The chaotic surface world vanished, replaced by a silent, pressing gloom. Bubbles of her last breath escaped in a silvery trail.

This is it, then.

The realization was strangely calm. A final, clear thought in the dissolving haze of her mind.

Her mother's face appeared, not in terror, but with that rare, bright smile from a happier time. I love you, Mother.

Then, her father's voice, warm and steady, a sound that had always meant safety. She could almost feel the ghost of his hand on her shoulder. I love you, Father— no, Dad. I love you both so much. I'm so sorry.

A sickening horror washed over her, colder than the harbor water. The thought of them waiting, of her mother having to identify her body—bloated and battered by the sea and dock filth.

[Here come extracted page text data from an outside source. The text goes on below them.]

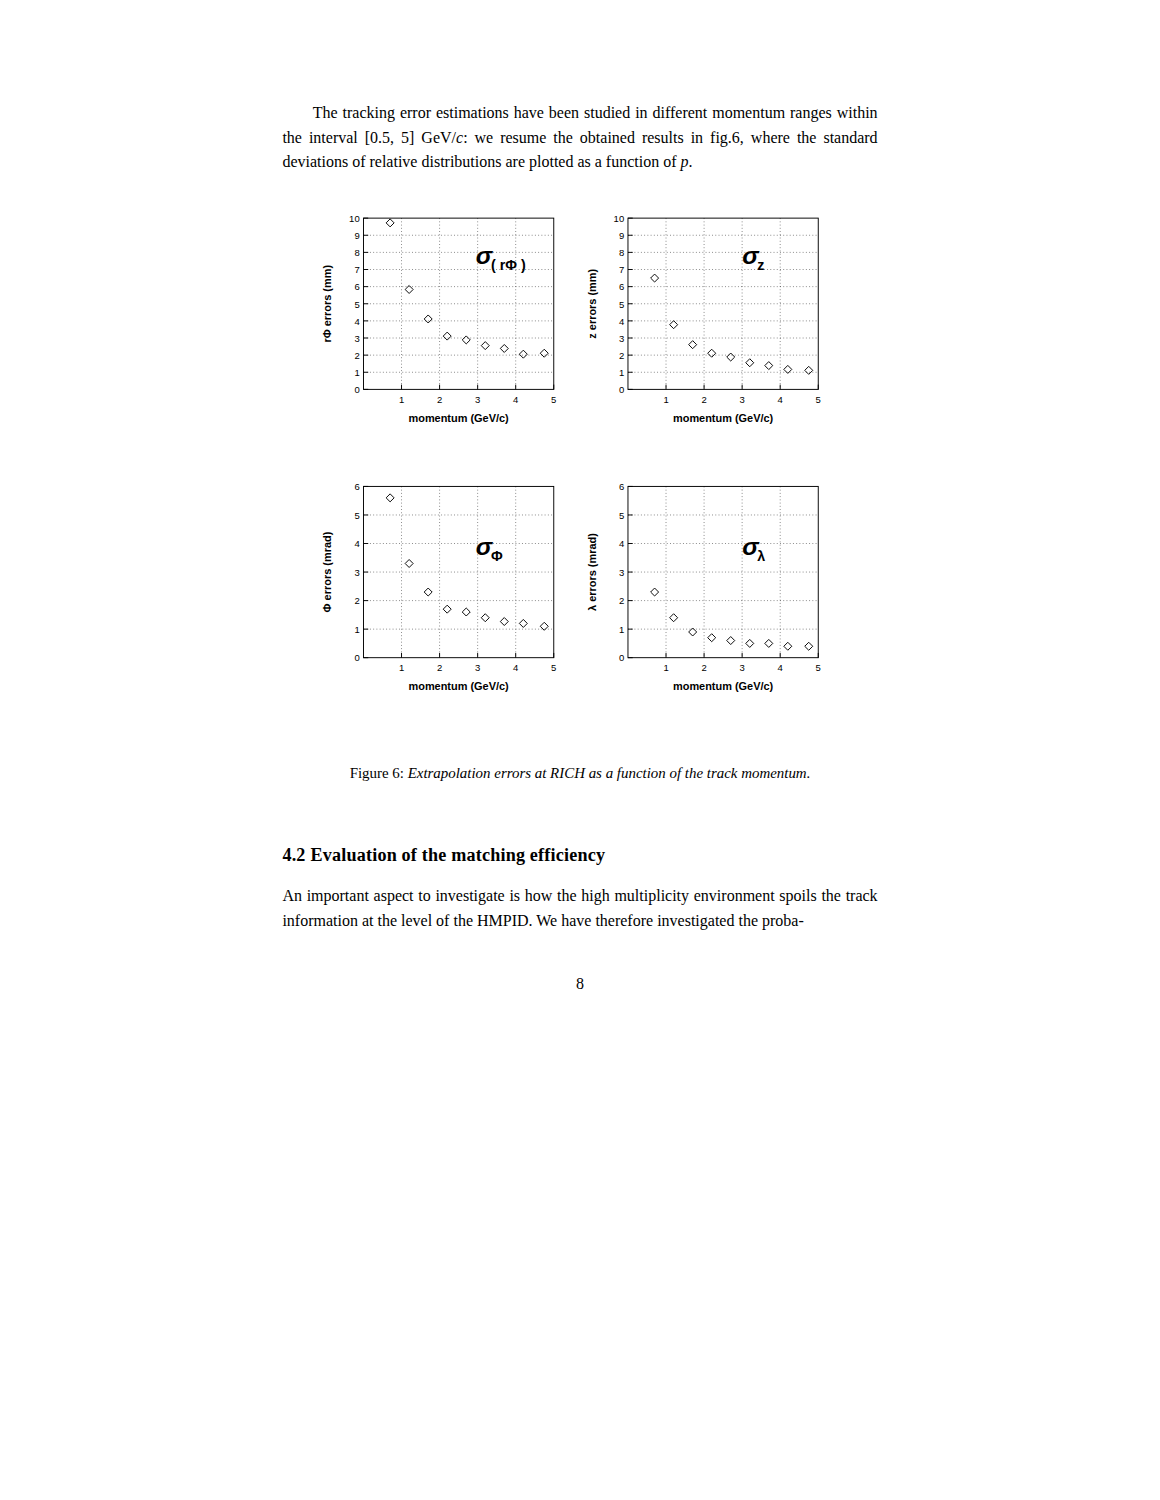The tracking error estimations have been studied in different momentum ranges within the interval [0.5, 5] GeV/c: we resume the obtained results in fig.6, where the standard deviations of relative distributions are plotted as a function of p.
0 1 2 3 4 5 6 7 8 9 10 1 2 3 4 5 rΦ errors (mm) momentum (GeV/c) σ ( rΦ ) 0 1 2 3 4 5 6 7 8 9 10 1 2 3 4 5 z errors (mm) momentum (GeV/c) σ z 0 1 2 3 4 5 6 1 2 3 4 5 Φ errors (mrad) momentum (GeV/c) σ Φ 0 1 2 3 4 5 6 1 2 3 4 5 λ errors (mrad) momentum (GeV/c) σ λ
Figure 6: Extrapolation errors at RICH as a function of the track momentum.
4.2 Evaluation of the matching efficiency
An important aspect to investigate is how the high multiplicity environment spoils the track information at the level of the HMPID. We have therefore investigated the proba-
8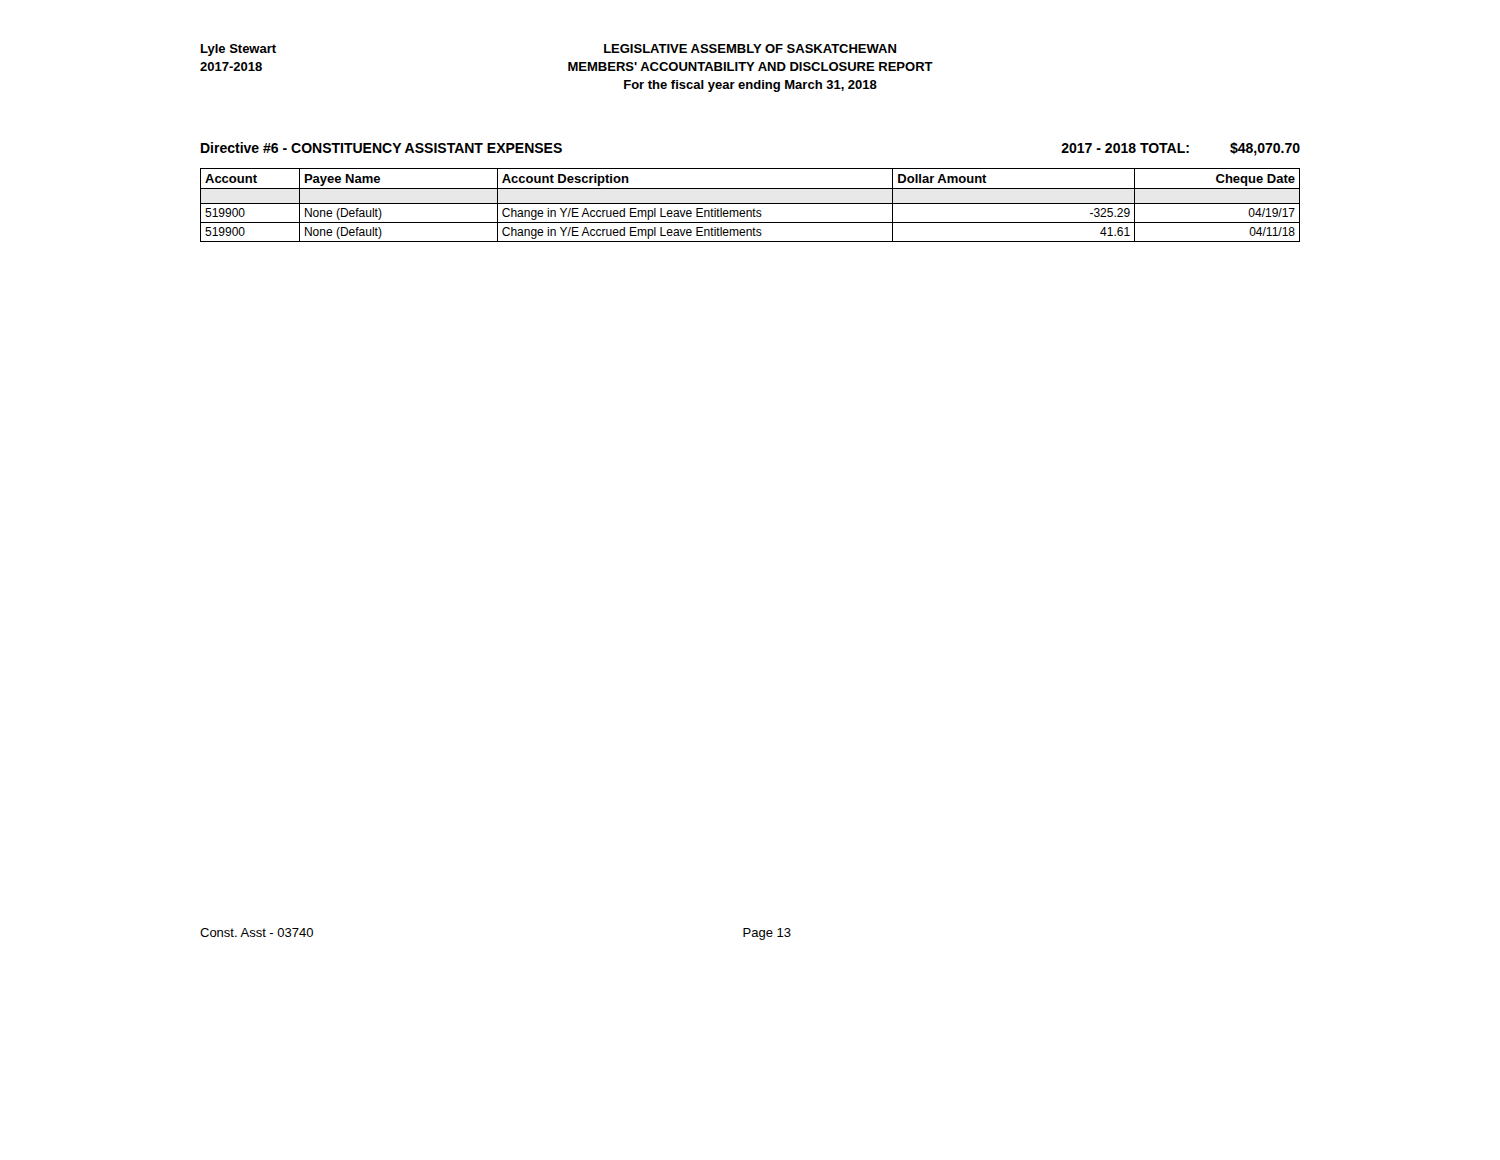Lyle Stewart
2017-2018
LEGISLATIVE ASSEMBLY OF SASKATCHEWAN
MEMBERS' ACCOUNTABILITY AND DISCLOSURE REPORT
For the fiscal year ending March 31, 2018
Directive #6 - CONSTITUENCY ASSISTANT EXPENSES
2017 - 2018 TOTAL:$48,070.70
| Account | Payee Name | Account Description | Dollar Amount | Cheque Date |
| --- | --- | --- | --- | --- |
| 519900 | None (Default) | Change in Y/E Accrued Empl Leave Entitlements | -325.29 | 04/19/17 |
| 519900 | None (Default) | Change in Y/E Accrued Empl Leave Entitlements | 41.61 | 04/11/18 |
Const. Asst - 03740
Page 13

Causing them that pain was a final, suffocating agony, a fate worse than the dying itself.

The faces of her friends and colleagues flashed by in her fading consciousness, laughing, warm, and safe, but they seemed distant now, like stars blinking out one by one. All that remained was the chilling certainty of the grief she was leaving behind.

The last thing she felt was the current taking her, a relentless pull into the deep, open darkness, as her heavy eyes finally, irrevocably, closed.